Io.   Je l'avoue ; cependant, ce n'est pas notre tête qui est en jeu, mais la partie opposée.

NOTES :

(*) En ce temps-là les élèves étaient frappés.

(**) L'aiguille de l'horloge était figurée par une main à l'index tendu.

(***) "Plagosus" est le surnom donné par Horace à Orbilius, son maître ("grammaticus") (Ep.II,1).

Alia (in integro). En classe.

CORNELIUS,  ANDREAS.

Co.   Scite tu quidem pingis, sed charta tua perfluit.
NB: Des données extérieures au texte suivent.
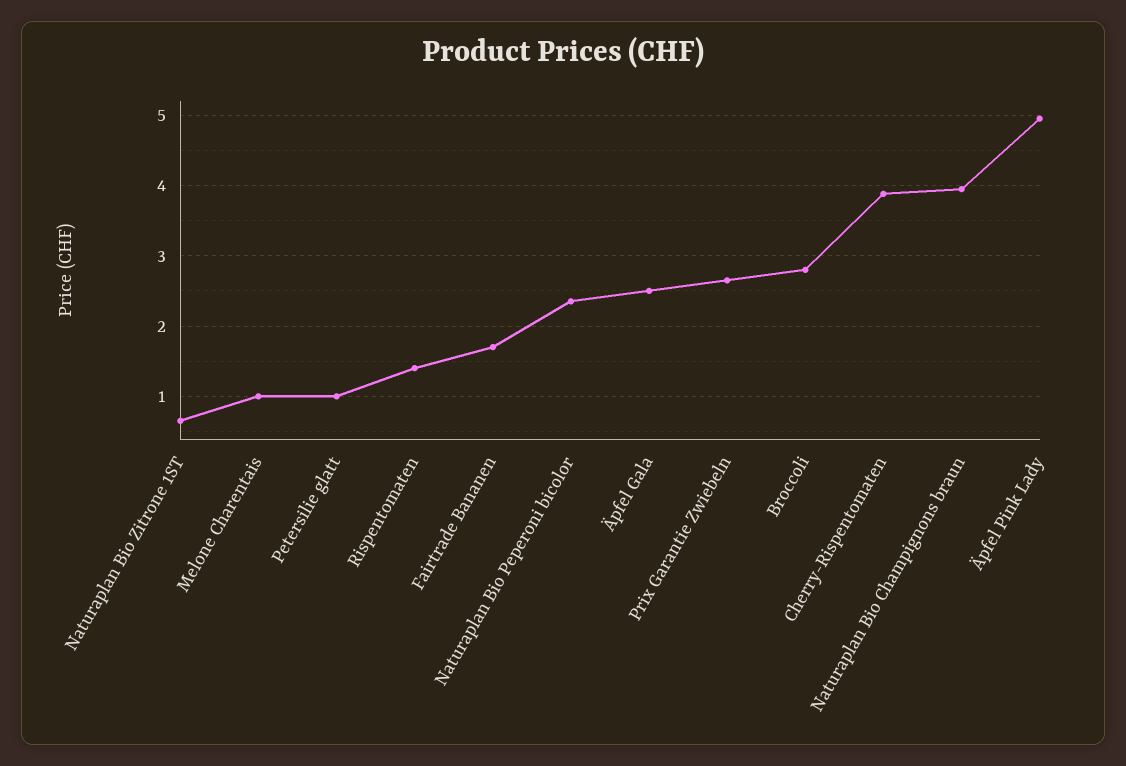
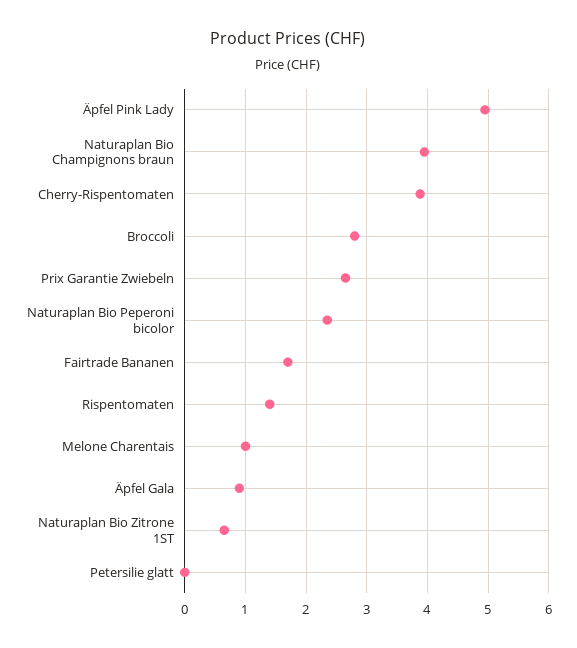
Petersilie glatt: 1 -> 0
Äpfel Gala: 2.5 -> 0.9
Charta subhumida est, ac transmittit atramentum.

An.   Quaeso, ut appares mihi pennam hanc.

Co.   Deest mihi gladiolus scriptorius.

An.   En tibi.

Co.   Hui, quam obtusus!

An.   Accipe coticulam.

Co.   Utrum amas scribere cuspide duriuscula, an molliore?

An.   Attempera ad manum tuam.

Co.   Ego molliore soleo.

An.   Quaeso, ut mihi describas ordine figuras elementorum.

Co.   Graecas an Latinas?

An.   Latinas primum conabor imitari.

Co.   Suppedita chartam.

An.   Accipe.

Co.   Sed meum atramentum dilutius est, subinde infusa aqua.
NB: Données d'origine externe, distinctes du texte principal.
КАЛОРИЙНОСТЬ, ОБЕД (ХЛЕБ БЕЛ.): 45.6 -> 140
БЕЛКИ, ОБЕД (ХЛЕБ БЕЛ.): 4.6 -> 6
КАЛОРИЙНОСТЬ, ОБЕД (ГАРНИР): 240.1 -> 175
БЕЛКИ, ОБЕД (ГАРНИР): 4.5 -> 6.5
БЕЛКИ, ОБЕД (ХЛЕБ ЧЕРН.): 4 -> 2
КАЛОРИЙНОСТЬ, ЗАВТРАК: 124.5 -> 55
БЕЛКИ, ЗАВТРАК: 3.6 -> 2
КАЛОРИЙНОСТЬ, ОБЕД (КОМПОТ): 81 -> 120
An.   At meum linteolum prorsus exaruit.

Co.   Imminge; nisi mavis immeiere.

An.   Immo potius rogabo alicunde.

Co.   Praestat habere domi, quam rogare commodato.

An.   Quid est scholasticus absque calamo et atramento?
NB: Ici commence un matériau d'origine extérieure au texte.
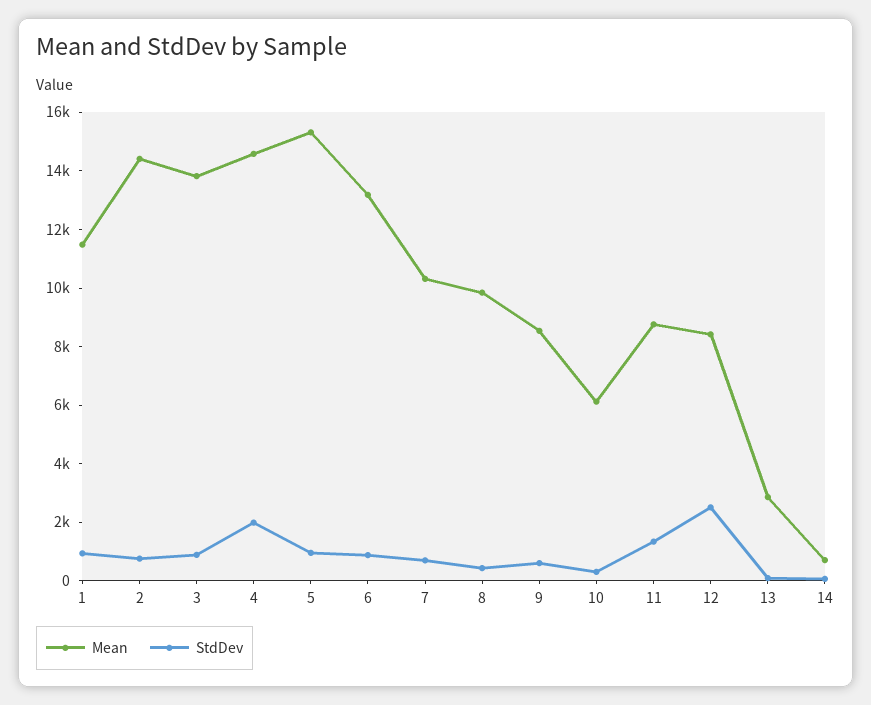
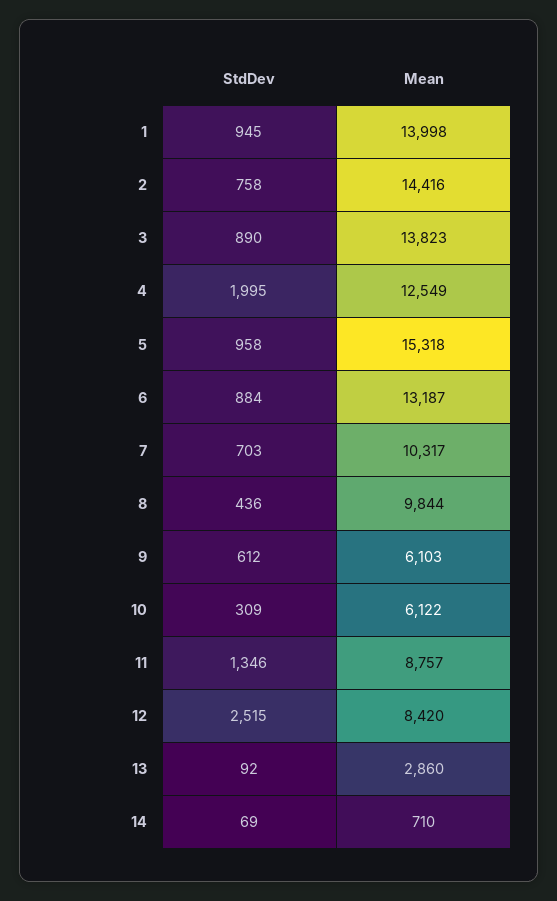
Mean, 1: 11500 -> 13998
Mean, 4: 14500 -> 12549
Mean, 9: 8500 -> 6103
Co.   Quod miles absque clypeo et gladio.

An.   Utinam mihi essent articuli tam celeres. Equidem non possum dictantis vocem scribendo assequi.

Co.   Prima cura sit, ut bene scribas: proxima, ut celeriter. Sat cito, si sat bene.

An.   Belle: sed istam cantionem cane praeceptori, cum dictat, Sat cito, si sat bene. 

Co.   Tu sais vraiment bien dessiner, mais ton papier boit. Il est un peu humide et laisse l'encre se diffuser.

An.   Aie l'obligeance de m'apprêter cette plume.

Co.   Je n'ai pas de canif.

An.   En voici un.

Co.   Oh, comme il coupe mal !

An.   Prends cette petite pierre à aiguiser.

Co.   Que préfères-tu, écrire d'une pointe un peu dure ou d'une pointe plutôt molle ?

An.   Taille comme pour toi.

Co.   Moi j'ai l'habitude de me servir d'une (pointe) plutôt molle.

An.   Je te prie de me copier par ordre les lettres de l'alphabet.

Co.   Grecques ou latines ?

An.   Je m'appliquerai d'abord à reproduire l'alphabet latin.

Co.   Donne-moi du papier.

An.   En voici.

Co.   Mais on a mis trop d'eau dans mon encre.

An.   Mais mon chiffon s'est complètement desséché.

Co.   Fais pipi dessus ; à moins que tu ne préfères pisser copieusement dessus.

An.   Je vais plutôt en demander ailleurs.

Co.   Il vaut mieux posséder qu'emprunter.

An.   Qu'est-ce qu'un écolier sans plume et sans encre ?

Co.   Ce qu'est un soldat sans bouclier et sans glaive.

An.   Ah ! si j'avais les doigts aussi rapides ! Je n'arrive vraiment pas à suivre en écrivant la voix du maître qui nous fait la dictée.

Co.   Ton premier souci doit être d'abord de bien écrire ; et le second d'écrire vite. On est assez rapide , si c'est assez bien.

An.   Parfait ! Mais, quand il dicte, chante cette chanson au maître : " On est assez rapide si c'est assez bien".